*Task to complete*
Exact copy, no pictures: restate each entry below word for word.

^^^^

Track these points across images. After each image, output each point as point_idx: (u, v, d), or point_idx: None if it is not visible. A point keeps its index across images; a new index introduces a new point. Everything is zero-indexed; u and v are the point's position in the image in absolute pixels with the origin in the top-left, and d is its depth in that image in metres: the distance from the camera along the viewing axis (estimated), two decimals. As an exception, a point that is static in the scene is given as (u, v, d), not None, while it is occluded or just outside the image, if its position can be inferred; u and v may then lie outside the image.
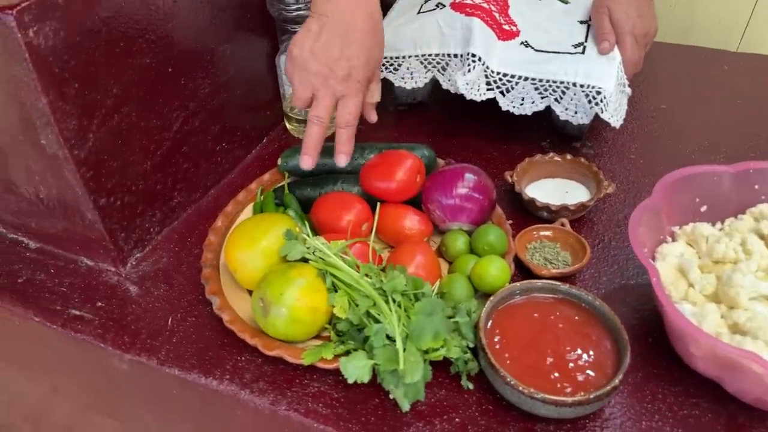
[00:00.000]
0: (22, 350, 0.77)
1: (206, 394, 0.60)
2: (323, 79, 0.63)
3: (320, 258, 0.60)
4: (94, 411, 0.81)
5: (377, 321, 0.56)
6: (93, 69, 0.60)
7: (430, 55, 0.82)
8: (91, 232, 0.68)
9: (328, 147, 0.79)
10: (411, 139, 0.91)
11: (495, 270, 0.62)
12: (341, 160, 0.67)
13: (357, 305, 0.57)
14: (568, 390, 0.53)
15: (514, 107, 0.80)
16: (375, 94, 0.69)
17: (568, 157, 0.79)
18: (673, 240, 0.65)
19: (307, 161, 0.67)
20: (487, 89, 0.80)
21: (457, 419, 0.55)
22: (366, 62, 0.64)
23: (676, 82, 1.02)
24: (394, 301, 0.57)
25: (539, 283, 0.60)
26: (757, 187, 0.65)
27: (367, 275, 0.59)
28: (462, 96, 0.80)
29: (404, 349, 0.53)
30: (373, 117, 0.72)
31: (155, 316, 0.66)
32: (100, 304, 0.68)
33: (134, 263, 0.72)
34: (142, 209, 0.71)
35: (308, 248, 0.61)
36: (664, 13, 1.31)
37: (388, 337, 0.55)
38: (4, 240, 0.76)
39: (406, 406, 0.54)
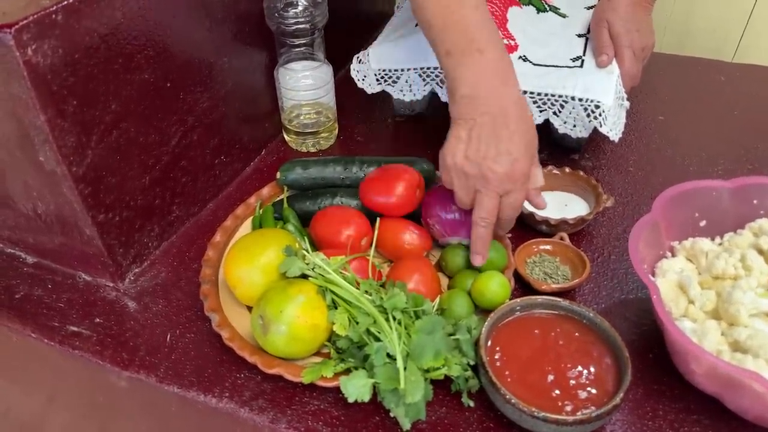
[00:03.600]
0: (20, 365, 0.77)
1: (205, 411, 0.60)
2: (484, 182, 0.61)
3: (320, 275, 0.60)
4: (91, 426, 0.80)
5: (377, 339, 0.56)
6: (92, 86, 0.59)
7: (428, 68, 0.82)
8: (89, 247, 0.67)
9: (324, 160, 0.79)
10: (409, 151, 0.91)
11: (495, 286, 0.62)
12: (477, 261, 0.65)
13: (357, 323, 0.57)
14: (569, 408, 0.53)
15: (512, 120, 0.80)
16: (537, 179, 0.64)
17: (567, 170, 0.79)
18: (673, 255, 0.65)
19: (479, 260, 0.65)
20: (486, 102, 0.80)
21: (458, 437, 0.55)
22: (525, 152, 0.61)
23: (674, 93, 1.03)
24: (394, 318, 0.56)
25: (540, 299, 0.60)
26: (755, 201, 0.65)
27: (366, 292, 0.59)
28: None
29: (405, 368, 0.53)
30: (540, 203, 0.67)
31: (154, 332, 0.66)
32: (98, 320, 0.67)
33: (132, 278, 0.71)
34: (140, 224, 0.71)
35: (308, 264, 0.61)
36: (660, 22, 1.32)
37: (388, 355, 0.55)
38: (1, 254, 0.76)
39: (407, 425, 0.53)
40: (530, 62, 0.80)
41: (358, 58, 0.87)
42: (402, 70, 0.84)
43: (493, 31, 0.64)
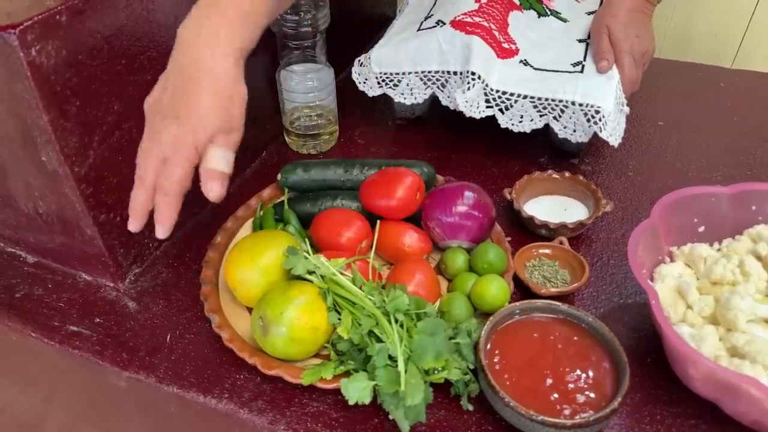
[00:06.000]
0: (19, 364, 0.77)
1: (205, 412, 0.60)
2: (150, 139, 0.55)
3: (322, 276, 0.60)
4: (90, 425, 0.80)
5: (379, 340, 0.56)
6: (95, 86, 0.60)
7: (429, 72, 0.83)
8: (90, 247, 0.68)
9: (325, 162, 0.79)
10: (410, 154, 0.91)
11: (495, 289, 0.63)
12: (158, 232, 0.56)
13: (359, 324, 0.57)
14: (567, 412, 0.53)
15: (513, 125, 0.81)
16: (213, 159, 0.55)
17: (567, 174, 0.79)
18: (671, 260, 0.65)
19: (132, 224, 0.57)
20: (487, 107, 0.80)
21: (456, 440, 0.55)
22: (196, 125, 0.54)
23: (674, 98, 1.03)
24: (396, 320, 0.57)
25: (539, 303, 0.61)
26: (754, 208, 0.66)
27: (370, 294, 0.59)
28: (460, 111, 0.80)
29: (405, 371, 0.53)
30: (208, 189, 0.56)
31: (154, 332, 0.66)
32: (98, 320, 0.67)
33: (133, 278, 0.72)
34: (141, 225, 0.71)
35: (312, 264, 0.61)
36: (660, 27, 1.32)
37: (389, 357, 0.55)
38: (2, 254, 0.76)
39: (406, 428, 0.54)
40: (531, 66, 0.80)
41: (359, 61, 0.87)
42: (403, 73, 0.84)
43: (251, 2, 0.56)
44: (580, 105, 0.76)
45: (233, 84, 0.56)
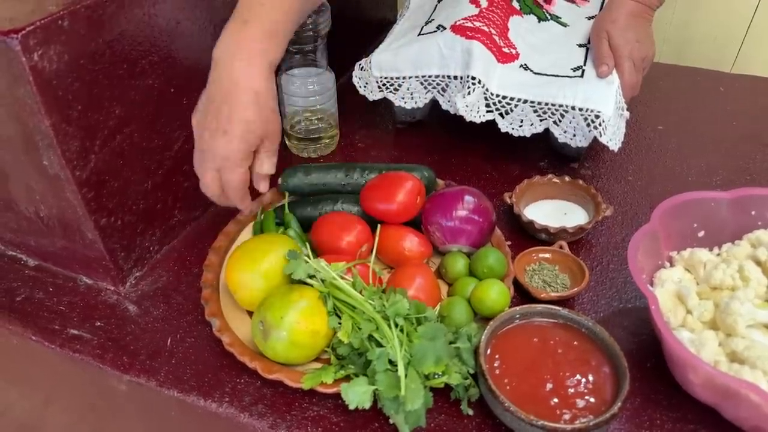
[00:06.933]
0: (19, 367, 0.77)
1: (205, 416, 0.60)
2: (202, 153, 0.62)
3: (322, 280, 0.60)
4: (90, 429, 0.80)
5: (379, 345, 0.56)
6: (96, 91, 0.60)
7: (430, 76, 0.83)
8: (91, 251, 0.68)
9: (326, 166, 0.79)
10: (410, 158, 0.92)
11: (495, 294, 0.63)
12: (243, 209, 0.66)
13: (360, 329, 0.57)
14: (567, 416, 0.53)
15: (513, 129, 0.81)
16: (265, 165, 0.64)
17: (567, 179, 0.79)
18: (671, 265, 0.66)
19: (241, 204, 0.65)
20: (487, 111, 0.80)
21: (456, 445, 0.55)
22: (242, 135, 0.60)
23: (673, 103, 1.03)
24: (396, 325, 0.57)
25: (539, 307, 0.61)
26: (753, 212, 0.66)
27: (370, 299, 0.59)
28: (461, 116, 0.80)
29: (405, 375, 0.53)
30: (260, 187, 0.66)
31: (154, 336, 0.66)
32: (99, 323, 0.68)
33: (133, 282, 0.72)
34: (142, 228, 0.71)
35: (312, 268, 0.61)
36: (659, 31, 1.32)
37: (389, 361, 0.55)
38: (3, 257, 0.76)
39: (406, 432, 0.54)
40: (531, 71, 0.81)
41: (360, 65, 0.87)
42: (403, 77, 0.85)
43: (274, 14, 0.61)
44: (580, 110, 0.76)
45: (269, 97, 0.61)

^^^^

*Response area*
Track these points across images. After each image, output each point as point_idx: (u, v, d), or point_idx: None if it is not visible. A point keeps its index across images; a new index introduces a new point. Everything is zero-indexed; u and v are the point's position in the image in absolute pixels with the origin in the top-left, and d is its depth in that image in metres: the distance from the camera along the viewing axis (estimated), two decimals. As an exception, a point that is static in the scene is given as (u, v, d), not None, while it is occluded or just outside the image, if its position can be inferred; u and v may then lie outside the image.
[00:00.000]
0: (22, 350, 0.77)
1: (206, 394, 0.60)
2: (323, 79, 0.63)
3: (320, 258, 0.60)
4: (94, 411, 0.81)
5: (377, 321, 0.56)
6: (93, 69, 0.60)
7: (430, 55, 0.82)
8: (91, 232, 0.68)
9: (328, 147, 0.79)
10: (411, 139, 0.91)
11: (495, 270, 0.62)
12: (341, 160, 0.67)
13: (357, 305, 0.57)
14: (568, 390, 0.53)
15: (514, 107, 0.80)
16: (375, 94, 0.69)
17: (568, 157, 0.79)
18: (673, 240, 0.65)
19: (307, 161, 0.67)
20: (487, 89, 0.80)
21: (457, 419, 0.55)
22: (366, 62, 0.64)
23: (676, 82, 1.02)
24: (394, 301, 0.57)
25: (539, 283, 0.60)
26: (757, 187, 0.65)
27: (367, 275, 0.59)
28: (462, 96, 0.80)
29: (404, 349, 0.53)
30: (373, 117, 0.72)
31: (155, 316, 0.66)
32: (100, 304, 0.68)
33: (134, 263, 0.72)
34: (142, 209, 0.71)
35: (308, 248, 0.61)
36: (664, 13, 1.31)
37: (388, 337, 0.55)
38: (4, 240, 0.76)
39: (406, 406, 0.54)
[00:03.600]
0: (20, 365, 0.77)
1: (205, 411, 0.60)
2: (484, 182, 0.61)
3: (320, 275, 0.60)
4: (91, 426, 0.80)
5: (377, 339, 0.56)
6: (92, 86, 0.59)
7: (428, 68, 0.82)
8: (89, 247, 0.67)
9: (324, 160, 0.79)
10: (409, 151, 0.91)
11: (495, 286, 0.62)
12: (477, 261, 0.65)
13: (357, 323, 0.57)
14: (569, 408, 0.53)
15: (512, 120, 0.80)
16: (537, 179, 0.64)
17: (567, 170, 0.79)
18: (673, 255, 0.65)
19: (479, 260, 0.65)
20: (486, 102, 0.80)
21: (458, 437, 0.55)
22: (525, 152, 0.61)
23: (674, 93, 1.03)
24: (394, 318, 0.56)
25: (540, 299, 0.60)
26: (755, 201, 0.65)
27: (366, 292, 0.59)
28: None
29: (405, 368, 0.53)
30: (540, 203, 0.67)
31: (154, 332, 0.66)
32: (98, 320, 0.67)
33: (132, 278, 0.71)
34: (140, 224, 0.71)
35: (308, 264, 0.61)
36: (660, 22, 1.32)
37: (388, 355, 0.55)
38: (1, 254, 0.76)
39: (407, 425, 0.53)
40: (530, 62, 0.80)
41: (358, 58, 0.87)
42: (402, 70, 0.84)
43: (493, 31, 0.64)
[00:06.000]
0: (19, 364, 0.77)
1: (205, 412, 0.60)
2: (150, 139, 0.55)
3: (322, 276, 0.60)
4: (90, 425, 0.80)
5: (379, 340, 0.56)
6: (95, 86, 0.60)
7: (429, 72, 0.83)
8: (90, 247, 0.68)
9: (325, 162, 0.79)
10: (410, 154, 0.91)
11: (495, 289, 0.63)
12: (158, 232, 0.56)
13: (359, 324, 0.57)
14: (567, 412, 0.53)
15: (513, 125, 0.81)
16: (213, 159, 0.55)
17: (567, 174, 0.79)
18: (671, 260, 0.65)
19: (132, 224, 0.57)
20: (487, 107, 0.80)
21: (456, 440, 0.55)
22: (196, 125, 0.54)
23: (674, 98, 1.03)
24: (396, 320, 0.57)
25: (539, 303, 0.61)
26: (754, 208, 0.66)
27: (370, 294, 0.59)
28: (460, 111, 0.80)
29: (405, 371, 0.53)
30: (208, 189, 0.56)
31: (154, 332, 0.66)
32: (98, 320, 0.67)
33: (133, 278, 0.72)
34: (141, 225, 0.71)
35: (312, 264, 0.61)
36: (660, 27, 1.32)
37: (389, 357, 0.55)
38: (2, 254, 0.76)
39: (406, 428, 0.54)
40: (531, 66, 0.80)
41: (359, 61, 0.87)
42: (403, 73, 0.84)
43: (251, 2, 0.56)
44: (580, 105, 0.76)
45: (233, 84, 0.56)
[00:06.933]
0: (19, 367, 0.77)
1: (205, 416, 0.60)
2: (202, 153, 0.62)
3: (322, 280, 0.60)
4: (90, 429, 0.80)
5: (379, 345, 0.56)
6: (96, 91, 0.60)
7: (430, 76, 0.83)
8: (91, 251, 0.68)
9: (326, 166, 0.79)
10: (410, 158, 0.92)
11: (495, 294, 0.63)
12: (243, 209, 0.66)
13: (360, 329, 0.57)
14: (567, 416, 0.53)
15: (513, 129, 0.81)
16: (265, 165, 0.64)
17: (567, 179, 0.79)
18: (671, 265, 0.66)
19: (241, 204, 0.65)
20: (487, 111, 0.80)
21: (456, 445, 0.55)
22: (242, 135, 0.60)
23: (673, 103, 1.03)
24: (396, 325, 0.57)
25: (539, 307, 0.61)
26: (753, 212, 0.66)
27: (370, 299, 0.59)
28: (461, 116, 0.80)
29: (405, 375, 0.53)
30: (260, 187, 0.66)
31: (154, 336, 0.66)
32: (99, 323, 0.68)
33: (133, 282, 0.72)
34: (142, 228, 0.71)
35: (312, 268, 0.61)
36: (659, 31, 1.32)
37: (389, 361, 0.55)
38: (3, 257, 0.76)
39: (406, 432, 0.54)
40: (531, 71, 0.81)
41: (360, 65, 0.87)
42: (403, 77, 0.85)
43: (274, 14, 0.61)
44: (580, 110, 0.76)
45: (269, 97, 0.61)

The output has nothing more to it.